TASK TO COMPLETE :: Update the rows from the start of the rows through the line containing "Does any single" by replacing "widest spread of values" with "largest range of values" and leaving all else unchanged.

AVAILABLE RECORDS ::
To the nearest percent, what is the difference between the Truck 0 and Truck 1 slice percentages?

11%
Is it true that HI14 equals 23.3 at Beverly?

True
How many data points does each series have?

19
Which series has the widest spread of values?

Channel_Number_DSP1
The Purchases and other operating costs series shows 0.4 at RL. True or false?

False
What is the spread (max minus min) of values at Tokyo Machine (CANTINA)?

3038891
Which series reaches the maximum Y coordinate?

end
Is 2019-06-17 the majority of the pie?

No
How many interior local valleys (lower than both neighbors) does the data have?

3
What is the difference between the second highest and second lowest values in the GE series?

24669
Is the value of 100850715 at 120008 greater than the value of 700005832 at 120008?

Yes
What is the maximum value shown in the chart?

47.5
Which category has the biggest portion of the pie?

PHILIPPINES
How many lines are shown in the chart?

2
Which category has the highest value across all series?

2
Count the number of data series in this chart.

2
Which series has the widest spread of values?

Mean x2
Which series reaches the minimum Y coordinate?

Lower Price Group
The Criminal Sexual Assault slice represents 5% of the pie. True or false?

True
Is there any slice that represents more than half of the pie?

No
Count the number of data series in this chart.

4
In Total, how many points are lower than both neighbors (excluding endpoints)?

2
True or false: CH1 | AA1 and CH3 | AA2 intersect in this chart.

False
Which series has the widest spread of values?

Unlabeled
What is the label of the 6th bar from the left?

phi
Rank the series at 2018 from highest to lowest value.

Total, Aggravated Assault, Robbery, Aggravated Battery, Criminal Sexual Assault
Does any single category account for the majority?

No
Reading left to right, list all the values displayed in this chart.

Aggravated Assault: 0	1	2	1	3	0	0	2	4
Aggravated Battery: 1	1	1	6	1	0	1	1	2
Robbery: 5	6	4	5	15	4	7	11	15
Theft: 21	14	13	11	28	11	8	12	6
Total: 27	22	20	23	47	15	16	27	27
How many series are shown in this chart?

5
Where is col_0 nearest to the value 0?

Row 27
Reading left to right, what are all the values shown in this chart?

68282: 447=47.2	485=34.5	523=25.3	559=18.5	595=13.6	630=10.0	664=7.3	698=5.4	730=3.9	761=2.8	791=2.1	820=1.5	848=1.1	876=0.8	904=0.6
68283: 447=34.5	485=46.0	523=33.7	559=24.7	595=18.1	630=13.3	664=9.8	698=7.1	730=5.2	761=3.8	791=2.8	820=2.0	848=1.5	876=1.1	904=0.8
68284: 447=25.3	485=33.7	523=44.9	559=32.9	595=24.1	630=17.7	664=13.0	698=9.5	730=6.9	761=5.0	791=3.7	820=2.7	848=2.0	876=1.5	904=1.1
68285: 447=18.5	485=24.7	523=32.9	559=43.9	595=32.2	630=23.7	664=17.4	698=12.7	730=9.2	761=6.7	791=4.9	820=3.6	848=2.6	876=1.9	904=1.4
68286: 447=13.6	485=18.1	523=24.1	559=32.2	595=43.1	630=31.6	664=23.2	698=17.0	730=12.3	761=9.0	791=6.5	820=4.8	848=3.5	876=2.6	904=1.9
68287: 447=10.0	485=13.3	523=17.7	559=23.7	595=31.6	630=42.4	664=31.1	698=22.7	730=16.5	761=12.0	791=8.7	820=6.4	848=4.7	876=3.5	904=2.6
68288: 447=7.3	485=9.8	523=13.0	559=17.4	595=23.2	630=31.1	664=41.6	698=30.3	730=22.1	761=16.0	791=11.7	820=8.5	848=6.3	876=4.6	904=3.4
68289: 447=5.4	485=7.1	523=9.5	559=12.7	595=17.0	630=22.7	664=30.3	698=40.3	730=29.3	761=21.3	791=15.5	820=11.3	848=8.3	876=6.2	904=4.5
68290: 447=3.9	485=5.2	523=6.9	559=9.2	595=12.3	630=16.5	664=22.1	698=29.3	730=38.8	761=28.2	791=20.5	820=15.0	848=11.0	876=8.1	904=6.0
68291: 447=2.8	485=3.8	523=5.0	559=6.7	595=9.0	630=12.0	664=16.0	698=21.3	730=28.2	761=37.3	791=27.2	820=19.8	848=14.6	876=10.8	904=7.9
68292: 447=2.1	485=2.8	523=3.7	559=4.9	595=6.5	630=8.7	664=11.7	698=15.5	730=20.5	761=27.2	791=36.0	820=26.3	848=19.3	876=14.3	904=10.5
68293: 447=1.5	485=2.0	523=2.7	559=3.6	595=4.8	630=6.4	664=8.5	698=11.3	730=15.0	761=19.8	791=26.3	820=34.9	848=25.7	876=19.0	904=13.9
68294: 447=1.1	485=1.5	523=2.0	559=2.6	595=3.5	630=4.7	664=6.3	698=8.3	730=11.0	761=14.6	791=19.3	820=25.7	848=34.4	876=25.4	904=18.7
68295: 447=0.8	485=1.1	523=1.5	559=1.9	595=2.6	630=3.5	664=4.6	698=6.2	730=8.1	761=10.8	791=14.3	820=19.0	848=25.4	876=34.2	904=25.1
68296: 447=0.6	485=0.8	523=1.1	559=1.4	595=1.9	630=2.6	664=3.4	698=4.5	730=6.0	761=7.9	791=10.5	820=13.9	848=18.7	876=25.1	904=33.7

ANSWER TO THE EXERCISE ::
To the nearest percent, what is the difference between the Truck 0 and Truck 1 slice percentages?

11%
Is it true that HI14 equals 23.3 at Beverly?

True
How many data points does each series have?

19
Which series has the largest range of values?

Channel_Number_DSP1
The Purchases and other operating costs series shows 0.4 at RL. True or false?

False
What is the spread (max minus min) of values at Tokyo Machine (CANTINA)?

3038891
Which series reaches the maximum Y coordinate?

end
Is 2019-06-17 the majority of the pie?

No
How many interior local valleys (lower than both neighbors) does the data have?

3
What is the difference between the second highest and second lowest values in the GE series?

24669
Is the value of 100850715 at 120008 greater than the value of 700005832 at 120008?

Yes
What is the maximum value shown in the chart?

47.5
Which category has the biggest portion of the pie?

PHILIPPINES
How many lines are shown in the chart?

2
Which category has the highest value across all series?

2
Count the number of data series in this chart.

2
Which series has the largest range of values?

Mean x2
Which series reaches the minimum Y coordinate?

Lower Price Group
The Criminal Sexual Assault slice represents 5% of the pie. True or false?

True
Is there any slice that represents more than half of the pie?

No
Count the number of data series in this chart.

4
In Total, how many points are lower than both neighbors (excluding endpoints)?

2
True or false: CH1 | AA1 and CH3 | AA2 intersect in this chart.

False
Which series has the largest range of values?

Unlabeled
What is the label of the 6th bar from the left?

phi
Rank the series at 2018 from highest to lowest value.

Total, Aggravated Assault, Robbery, Aggravated Battery, Criminal Sexual Assault
Does any single category account for the majority?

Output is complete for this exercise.